Why does any of this matter? 

The best writing will come from a place of understanding. The work should make the audience feel like they’re the star of The Truman Show, and you’ve watched every episode.

When I broaden the research, I go back to the game and adapt variables. What organizational culture is best for people like Phil who are trying to achieve things Phil is trying to achieve? I look at academic studies and plug a fictional example into real research to better understand or evaluate the idea. 

But most importantly, everything should be in part supported by evidence in the wild of people saying the things Phil might say. If it doesn’t exist, then the narrative loses its relevance along the way. 

I might spend maybe 30 or 40 minutes just trying to understand how my topic might show up in the actual world the target audience experiences.

Yes, I use AI while writing in the more expected ways (albeit less often than you might think). Mostly, this example is what I mean.

An Open Letter to Businesses From a Content Marketer

I urge you not to replace your human content creators. Instead, consult us and give us space to learn and experiment. Trust that we will thoughtfully direct new technologies in ways that will create value. Don’t stop believing that creativity is a uniquely human skill that has a meaningful relationship with strategic messaging.

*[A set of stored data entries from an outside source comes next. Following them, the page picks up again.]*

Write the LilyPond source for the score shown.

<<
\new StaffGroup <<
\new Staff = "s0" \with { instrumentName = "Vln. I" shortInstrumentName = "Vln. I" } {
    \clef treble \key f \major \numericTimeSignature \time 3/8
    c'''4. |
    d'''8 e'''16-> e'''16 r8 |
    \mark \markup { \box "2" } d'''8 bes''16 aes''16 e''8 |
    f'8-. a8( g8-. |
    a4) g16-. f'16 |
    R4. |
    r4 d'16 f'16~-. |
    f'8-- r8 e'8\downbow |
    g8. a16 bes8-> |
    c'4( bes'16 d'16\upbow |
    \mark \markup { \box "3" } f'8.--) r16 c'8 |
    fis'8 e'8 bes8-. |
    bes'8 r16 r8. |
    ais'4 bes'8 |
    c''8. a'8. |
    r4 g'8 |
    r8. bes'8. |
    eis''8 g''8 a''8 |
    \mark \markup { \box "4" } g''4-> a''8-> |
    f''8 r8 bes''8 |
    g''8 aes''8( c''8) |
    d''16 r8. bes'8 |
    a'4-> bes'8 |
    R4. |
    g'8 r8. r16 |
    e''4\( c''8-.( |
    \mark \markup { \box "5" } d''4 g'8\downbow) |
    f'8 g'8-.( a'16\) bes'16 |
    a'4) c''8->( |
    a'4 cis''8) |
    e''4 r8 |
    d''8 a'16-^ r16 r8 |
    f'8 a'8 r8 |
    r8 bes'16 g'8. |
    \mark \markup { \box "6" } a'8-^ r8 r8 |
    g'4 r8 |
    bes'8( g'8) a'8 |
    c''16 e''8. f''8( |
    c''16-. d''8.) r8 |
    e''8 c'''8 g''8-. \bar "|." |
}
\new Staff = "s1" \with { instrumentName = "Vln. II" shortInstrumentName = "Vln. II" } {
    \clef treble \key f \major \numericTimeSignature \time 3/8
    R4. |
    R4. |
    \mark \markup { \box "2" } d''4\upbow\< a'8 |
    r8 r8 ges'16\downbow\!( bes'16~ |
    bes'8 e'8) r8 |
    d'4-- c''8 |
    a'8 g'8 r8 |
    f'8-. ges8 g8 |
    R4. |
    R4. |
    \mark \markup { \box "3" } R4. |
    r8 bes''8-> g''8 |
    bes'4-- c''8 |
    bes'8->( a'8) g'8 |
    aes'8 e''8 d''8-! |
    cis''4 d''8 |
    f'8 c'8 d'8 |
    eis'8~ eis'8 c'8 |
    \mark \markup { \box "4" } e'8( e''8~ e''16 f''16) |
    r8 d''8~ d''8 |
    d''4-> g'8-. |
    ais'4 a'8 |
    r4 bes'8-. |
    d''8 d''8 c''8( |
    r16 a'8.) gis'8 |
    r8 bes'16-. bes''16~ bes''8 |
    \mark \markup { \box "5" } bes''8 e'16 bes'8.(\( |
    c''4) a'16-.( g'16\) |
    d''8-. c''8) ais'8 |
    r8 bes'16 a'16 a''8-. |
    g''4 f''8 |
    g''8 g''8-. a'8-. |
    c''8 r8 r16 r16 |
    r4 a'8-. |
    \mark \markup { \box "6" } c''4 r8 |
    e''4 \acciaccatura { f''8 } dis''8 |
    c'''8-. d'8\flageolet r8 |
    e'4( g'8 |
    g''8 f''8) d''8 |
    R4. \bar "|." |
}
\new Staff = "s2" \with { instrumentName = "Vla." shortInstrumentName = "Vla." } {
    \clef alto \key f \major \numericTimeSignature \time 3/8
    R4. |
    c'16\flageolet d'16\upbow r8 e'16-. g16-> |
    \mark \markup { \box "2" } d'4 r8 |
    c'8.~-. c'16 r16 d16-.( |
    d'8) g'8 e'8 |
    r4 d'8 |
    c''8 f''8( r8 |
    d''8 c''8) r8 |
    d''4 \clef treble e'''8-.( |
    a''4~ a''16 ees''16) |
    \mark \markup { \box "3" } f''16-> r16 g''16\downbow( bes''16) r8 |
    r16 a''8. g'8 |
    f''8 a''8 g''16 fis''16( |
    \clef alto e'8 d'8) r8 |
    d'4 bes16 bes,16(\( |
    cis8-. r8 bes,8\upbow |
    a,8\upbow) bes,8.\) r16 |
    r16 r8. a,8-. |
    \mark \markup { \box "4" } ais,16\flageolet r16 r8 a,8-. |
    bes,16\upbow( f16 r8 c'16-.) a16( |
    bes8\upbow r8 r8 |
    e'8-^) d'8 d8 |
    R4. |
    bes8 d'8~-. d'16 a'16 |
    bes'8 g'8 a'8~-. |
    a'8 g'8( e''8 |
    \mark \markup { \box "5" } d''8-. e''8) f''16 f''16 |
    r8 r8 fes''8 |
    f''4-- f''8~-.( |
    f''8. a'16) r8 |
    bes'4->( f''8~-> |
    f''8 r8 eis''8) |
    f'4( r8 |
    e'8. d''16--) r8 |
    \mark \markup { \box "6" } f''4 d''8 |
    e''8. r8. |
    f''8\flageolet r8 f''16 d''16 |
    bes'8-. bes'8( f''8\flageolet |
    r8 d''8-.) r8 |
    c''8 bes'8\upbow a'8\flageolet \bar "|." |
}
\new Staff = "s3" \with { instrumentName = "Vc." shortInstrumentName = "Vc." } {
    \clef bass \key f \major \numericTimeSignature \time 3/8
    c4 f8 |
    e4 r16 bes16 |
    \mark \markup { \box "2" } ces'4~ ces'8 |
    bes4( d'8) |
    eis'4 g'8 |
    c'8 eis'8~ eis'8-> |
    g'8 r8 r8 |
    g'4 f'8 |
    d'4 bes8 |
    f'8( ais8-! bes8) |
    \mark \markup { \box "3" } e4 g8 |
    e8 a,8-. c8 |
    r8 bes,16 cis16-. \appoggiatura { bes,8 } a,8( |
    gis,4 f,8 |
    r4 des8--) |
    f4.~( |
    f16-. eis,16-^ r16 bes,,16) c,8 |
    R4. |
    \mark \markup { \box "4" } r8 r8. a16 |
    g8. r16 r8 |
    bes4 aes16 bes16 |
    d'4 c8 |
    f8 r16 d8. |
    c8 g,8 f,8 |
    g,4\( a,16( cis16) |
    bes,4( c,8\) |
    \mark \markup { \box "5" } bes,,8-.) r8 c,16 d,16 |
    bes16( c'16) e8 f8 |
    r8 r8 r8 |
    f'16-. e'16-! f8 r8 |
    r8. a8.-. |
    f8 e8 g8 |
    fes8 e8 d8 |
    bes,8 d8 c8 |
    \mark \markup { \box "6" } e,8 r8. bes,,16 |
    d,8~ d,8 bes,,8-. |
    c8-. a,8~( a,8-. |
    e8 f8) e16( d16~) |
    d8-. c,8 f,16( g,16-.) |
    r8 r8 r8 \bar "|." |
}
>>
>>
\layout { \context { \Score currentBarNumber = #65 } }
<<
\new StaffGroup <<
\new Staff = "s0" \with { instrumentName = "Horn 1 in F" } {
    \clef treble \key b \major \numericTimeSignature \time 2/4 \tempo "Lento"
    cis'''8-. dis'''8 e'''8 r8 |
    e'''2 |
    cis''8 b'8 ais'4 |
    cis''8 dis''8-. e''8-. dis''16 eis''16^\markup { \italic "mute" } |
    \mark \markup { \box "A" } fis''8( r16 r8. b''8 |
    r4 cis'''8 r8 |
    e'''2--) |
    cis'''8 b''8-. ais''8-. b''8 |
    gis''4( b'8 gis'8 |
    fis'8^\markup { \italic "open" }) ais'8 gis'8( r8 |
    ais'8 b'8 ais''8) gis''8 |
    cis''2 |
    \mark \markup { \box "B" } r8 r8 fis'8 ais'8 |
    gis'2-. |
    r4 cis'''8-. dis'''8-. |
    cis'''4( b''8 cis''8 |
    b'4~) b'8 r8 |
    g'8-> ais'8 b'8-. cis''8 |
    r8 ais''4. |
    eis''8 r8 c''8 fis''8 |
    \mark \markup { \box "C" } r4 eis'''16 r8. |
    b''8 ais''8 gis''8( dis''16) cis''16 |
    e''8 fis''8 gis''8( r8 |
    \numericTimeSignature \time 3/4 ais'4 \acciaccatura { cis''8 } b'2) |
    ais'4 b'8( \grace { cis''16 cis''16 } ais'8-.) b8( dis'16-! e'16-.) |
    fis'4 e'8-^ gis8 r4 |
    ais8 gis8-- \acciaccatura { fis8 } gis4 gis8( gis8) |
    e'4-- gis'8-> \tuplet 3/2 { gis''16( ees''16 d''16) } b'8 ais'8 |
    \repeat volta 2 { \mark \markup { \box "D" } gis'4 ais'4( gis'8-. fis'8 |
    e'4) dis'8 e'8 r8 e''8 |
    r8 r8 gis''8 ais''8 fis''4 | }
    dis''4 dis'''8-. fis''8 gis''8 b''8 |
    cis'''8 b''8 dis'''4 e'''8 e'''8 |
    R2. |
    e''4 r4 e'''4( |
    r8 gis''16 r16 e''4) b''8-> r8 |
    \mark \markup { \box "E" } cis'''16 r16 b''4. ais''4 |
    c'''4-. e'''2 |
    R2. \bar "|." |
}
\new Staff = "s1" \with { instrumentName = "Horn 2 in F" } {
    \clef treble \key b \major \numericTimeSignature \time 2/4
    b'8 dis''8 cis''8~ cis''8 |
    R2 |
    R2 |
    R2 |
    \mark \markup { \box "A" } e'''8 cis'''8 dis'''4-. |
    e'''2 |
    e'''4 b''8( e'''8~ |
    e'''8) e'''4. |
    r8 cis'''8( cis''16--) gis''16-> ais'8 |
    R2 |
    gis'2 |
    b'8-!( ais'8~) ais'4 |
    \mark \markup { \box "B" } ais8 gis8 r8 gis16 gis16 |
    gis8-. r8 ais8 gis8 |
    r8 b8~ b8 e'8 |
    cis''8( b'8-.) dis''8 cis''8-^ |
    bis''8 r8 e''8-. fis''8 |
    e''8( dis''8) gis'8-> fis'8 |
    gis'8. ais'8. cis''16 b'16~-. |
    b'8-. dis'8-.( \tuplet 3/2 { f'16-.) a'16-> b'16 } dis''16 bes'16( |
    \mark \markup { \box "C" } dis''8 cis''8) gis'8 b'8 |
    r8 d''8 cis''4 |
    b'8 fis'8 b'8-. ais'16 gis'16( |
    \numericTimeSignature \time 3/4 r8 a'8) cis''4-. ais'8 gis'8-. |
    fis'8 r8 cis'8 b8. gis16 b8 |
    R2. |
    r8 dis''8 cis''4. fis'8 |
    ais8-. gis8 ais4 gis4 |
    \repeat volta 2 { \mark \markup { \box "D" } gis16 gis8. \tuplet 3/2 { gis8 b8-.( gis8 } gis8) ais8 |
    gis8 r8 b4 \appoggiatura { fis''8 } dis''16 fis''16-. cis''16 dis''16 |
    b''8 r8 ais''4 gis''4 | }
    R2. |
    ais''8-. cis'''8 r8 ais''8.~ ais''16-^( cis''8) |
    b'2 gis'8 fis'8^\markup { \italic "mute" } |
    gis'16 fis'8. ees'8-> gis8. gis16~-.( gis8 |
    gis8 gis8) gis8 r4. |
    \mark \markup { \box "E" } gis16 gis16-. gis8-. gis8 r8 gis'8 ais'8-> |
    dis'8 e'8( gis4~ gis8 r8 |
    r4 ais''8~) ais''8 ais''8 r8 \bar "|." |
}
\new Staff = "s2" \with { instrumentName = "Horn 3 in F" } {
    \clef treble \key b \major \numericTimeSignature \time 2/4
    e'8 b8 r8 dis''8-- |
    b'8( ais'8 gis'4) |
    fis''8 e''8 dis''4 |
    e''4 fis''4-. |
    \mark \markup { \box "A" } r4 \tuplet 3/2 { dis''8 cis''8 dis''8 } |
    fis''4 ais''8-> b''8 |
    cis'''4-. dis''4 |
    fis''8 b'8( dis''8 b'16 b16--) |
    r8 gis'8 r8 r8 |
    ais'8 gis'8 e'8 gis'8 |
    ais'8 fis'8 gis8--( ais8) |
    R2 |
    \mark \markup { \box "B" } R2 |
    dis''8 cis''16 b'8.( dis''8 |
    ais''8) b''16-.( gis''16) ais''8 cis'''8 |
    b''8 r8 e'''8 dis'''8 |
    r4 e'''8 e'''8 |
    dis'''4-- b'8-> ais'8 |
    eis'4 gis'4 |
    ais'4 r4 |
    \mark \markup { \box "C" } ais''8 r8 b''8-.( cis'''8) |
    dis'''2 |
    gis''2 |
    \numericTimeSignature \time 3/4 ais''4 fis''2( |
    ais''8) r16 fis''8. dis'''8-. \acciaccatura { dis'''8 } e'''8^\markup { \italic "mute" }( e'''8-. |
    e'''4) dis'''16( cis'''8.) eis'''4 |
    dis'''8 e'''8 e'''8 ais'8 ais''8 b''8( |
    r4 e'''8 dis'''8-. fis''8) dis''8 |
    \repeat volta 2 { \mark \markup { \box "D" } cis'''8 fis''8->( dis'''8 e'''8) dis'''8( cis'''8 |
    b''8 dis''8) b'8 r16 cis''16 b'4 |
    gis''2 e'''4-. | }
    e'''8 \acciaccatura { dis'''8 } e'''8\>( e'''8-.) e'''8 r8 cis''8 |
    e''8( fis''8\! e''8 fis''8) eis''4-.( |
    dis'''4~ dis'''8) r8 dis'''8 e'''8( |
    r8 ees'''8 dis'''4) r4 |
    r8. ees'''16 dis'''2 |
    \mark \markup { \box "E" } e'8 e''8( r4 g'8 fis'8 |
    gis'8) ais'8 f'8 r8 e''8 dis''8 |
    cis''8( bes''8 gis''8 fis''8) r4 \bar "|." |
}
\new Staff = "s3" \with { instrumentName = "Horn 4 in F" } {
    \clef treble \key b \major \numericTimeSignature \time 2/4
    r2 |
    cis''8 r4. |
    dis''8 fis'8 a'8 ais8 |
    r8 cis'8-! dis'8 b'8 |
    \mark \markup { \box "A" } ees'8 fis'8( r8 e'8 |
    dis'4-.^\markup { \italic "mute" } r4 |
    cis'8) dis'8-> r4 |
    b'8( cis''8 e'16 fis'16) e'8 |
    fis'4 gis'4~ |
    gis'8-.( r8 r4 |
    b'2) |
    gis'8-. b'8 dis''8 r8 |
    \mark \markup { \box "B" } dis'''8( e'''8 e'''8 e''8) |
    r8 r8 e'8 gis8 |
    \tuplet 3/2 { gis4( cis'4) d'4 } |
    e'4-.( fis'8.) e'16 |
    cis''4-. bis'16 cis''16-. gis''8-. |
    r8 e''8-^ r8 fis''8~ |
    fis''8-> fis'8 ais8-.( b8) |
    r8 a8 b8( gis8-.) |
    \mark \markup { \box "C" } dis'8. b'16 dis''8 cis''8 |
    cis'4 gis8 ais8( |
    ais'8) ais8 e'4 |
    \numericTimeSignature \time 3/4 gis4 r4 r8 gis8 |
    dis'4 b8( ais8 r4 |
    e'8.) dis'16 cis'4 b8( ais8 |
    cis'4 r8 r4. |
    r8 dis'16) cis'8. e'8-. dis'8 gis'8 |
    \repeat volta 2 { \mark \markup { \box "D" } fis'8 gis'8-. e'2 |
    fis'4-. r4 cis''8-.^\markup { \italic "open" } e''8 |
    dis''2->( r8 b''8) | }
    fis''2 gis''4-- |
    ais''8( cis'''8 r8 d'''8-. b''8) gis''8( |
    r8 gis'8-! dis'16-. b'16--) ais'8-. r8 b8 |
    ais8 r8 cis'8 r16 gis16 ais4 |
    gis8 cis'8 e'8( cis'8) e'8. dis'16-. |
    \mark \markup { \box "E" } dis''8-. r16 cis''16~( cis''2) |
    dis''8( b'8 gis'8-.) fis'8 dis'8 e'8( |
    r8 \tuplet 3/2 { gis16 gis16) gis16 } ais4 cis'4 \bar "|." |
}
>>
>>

Fight the urge to view AI as a way to produce mass content at scale, because the highest-performing marketing speaks to audiences in a relatable voice, and it builds connections through shared experiences.

Instead, leverage our talents to craft stories and insights that are much more authentic than an AI-generated piece can be at this time.

Embrace new efficiencies, but remember that quality requires human discernment. Allow us time to evaluate AI outputs and refine them to suit your brand voice and values. Understand that the human touch remains your competitive advantage.

This is a chance to augment our skillsets, not automate our roles. With the right balance, we can produce content that informs, inspires, and delights.